POST /login HTTP/1.1
Host: example.com
Content-Type: application/json

{
    "user": {"$gt": ""},
    "pass": {"$gt": ""}
}

What happens here is the attacker is passing JSON objects for the user and pass parameters. When those are passed in to the db.user.find() call, the following occurs.

db.users.find({user: { '$gt': '' }, pass: { '$gt': '' }});

When this executes, we will find all users with user greater than ” and pass greater than ”. This will return all users within the user table. This happened because we are not explicitly setting the query selector so the attacker was able to specify one themself.

The solution to this exploit is simple. You need to explicity set the query selector. Here is our previous code updated to fix this issue. See line 13 for the changes.

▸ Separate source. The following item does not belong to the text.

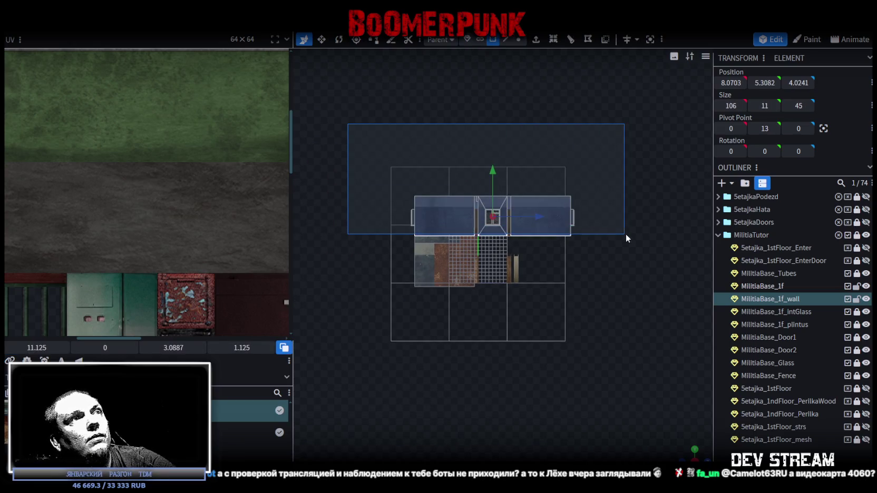
left_click_drag(638, 234, 642, 235)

var express    = require('express');
var bodyParser = require('body-parser');

var app = express();

app.use(bodyParser.urlencoded());
app.use(bodyParser.json());

app.post('/login', function (req, res) {
  var user = req.body.user;
  var pass = req.body.pass;

  db.users.find({user: { $in: [user] }, pass: { $in: [pass] }});
});

app.listen(3000);

Here is what the result is now if someone were to make the same exploit HTTP request.

db.users.find({user: { $in: [{ '$gt': '' }] }, pass: { $in: [{ '$gt': '' }] }});

Now, all users will not be returned for this attack and our code works as expected.

Wrap up

Injection attacks are one the most prevalent attacks out there, easiest to exploit, and can have a severe impact. If you can take one thing away from this article is to never trust user input. It is the trust in the input that allows these attacks to occur.